Sherlock31 · 08/06/2018 19:45

I know by saying work colleague, it sounds like just someone I see a few times a week. But she's my best friend, we have worked side by side for over 15 years, spend time together outside of work. She has been diagnosed with stage 2 cancer. The outlook from the doctors is positive. Remove the lump, a lymph node, and then fingers crossed after radiotherapy she will be fine.

But since she told me, I feel my world has been rocked. How stupid that the one with cancer ended up comforting me? I'm so upset someone I love so much is having to go through this, but also scared as it made me realise it could have been worse.

Any tips for how I can act around her, what to say around her? No one I know has ever had cancer and this has really floored me.

She's an upbeat person, usually quite fragile and she seems to be coping with her recent diagnosis very well.

OP posts:
WhatWouldLeslieKnopeDo · 09/06/2018 12:37

I'm sorry to hear this.

Lots of people react the way you did. It's upsetting news. Now you are over the shock hopefully you will be able to handle your emotions better around her :)

Otherwise just try to act as normally as possible. She's still the same person, just with a bit of cancer. You don't need to say anything special. I really appreciate it when people just talk to me normally. Some people make a huge fuss and act as though I can't do anything for myself or they can't tell me normal stuff. Then I feel excluded. (Obviously she might need a bit of practical help, but I mean don't assume she is completely incapable, and ask what help she needs rather than just deciding for her.)

Provided information:

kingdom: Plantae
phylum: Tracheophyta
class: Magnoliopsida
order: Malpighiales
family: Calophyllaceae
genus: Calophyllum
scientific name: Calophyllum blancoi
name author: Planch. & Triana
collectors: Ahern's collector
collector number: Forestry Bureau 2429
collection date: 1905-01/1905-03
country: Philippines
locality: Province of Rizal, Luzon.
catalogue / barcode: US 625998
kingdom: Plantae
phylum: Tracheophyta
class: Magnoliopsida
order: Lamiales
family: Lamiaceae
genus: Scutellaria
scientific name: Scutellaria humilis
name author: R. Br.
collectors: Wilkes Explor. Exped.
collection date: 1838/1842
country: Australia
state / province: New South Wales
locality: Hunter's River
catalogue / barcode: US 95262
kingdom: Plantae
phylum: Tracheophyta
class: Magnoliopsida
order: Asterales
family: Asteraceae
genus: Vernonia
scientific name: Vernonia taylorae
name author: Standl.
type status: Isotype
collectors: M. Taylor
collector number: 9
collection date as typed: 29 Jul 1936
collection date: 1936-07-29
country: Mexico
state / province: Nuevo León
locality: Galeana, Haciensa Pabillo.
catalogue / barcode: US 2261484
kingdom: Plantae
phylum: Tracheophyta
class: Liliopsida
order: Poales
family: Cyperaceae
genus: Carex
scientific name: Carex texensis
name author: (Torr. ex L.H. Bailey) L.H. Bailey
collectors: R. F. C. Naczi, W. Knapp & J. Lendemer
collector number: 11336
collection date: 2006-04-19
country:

Assignment 1:
In the forum thread about a friend's cancer diagnosis, how long has the poster worked alongside the friend?
Assignment 2:
Write the next part of the forum thread about a friend's cancer diagnosis, picking up after its final sentence.

Result 1:
Over 15 years.

Result 2:
You sound like a very caring friend Flowers

From what you've said the cancer was caught early, and breast cancer is now one of the most treatable, so there is a very good chance that she will be absolutely fine.

Sherlock31 · 09/06/2018 22:57

Thanks for your advice @WhatWouldLeslieKnopeDo myself and other colleagues who are extremely close have literally felt blindsided by this. Sometimes we see these colleagues more than we see our own families, and over the years we've all become so close and very luckily haven't had to go through anything like this.

I'm seeing her on Tuesday for the first time since her diagnosis. I'm hoping to just be able to be 'normal' around her. Thanks so much for the advice.

OP posts:
AnnaNimmity · 29/06/2018 18:44

hi OP I'm sorry to hear this

Look at the Macmillan website - it has information on how to support and what to say to people with cancer. I think the answer is to be as normal as you can with her, but not ignore the fact of her cancer. Also take the lead from her. She might want to be distracted by you not have to talk about it or she may just want to talk about her experience.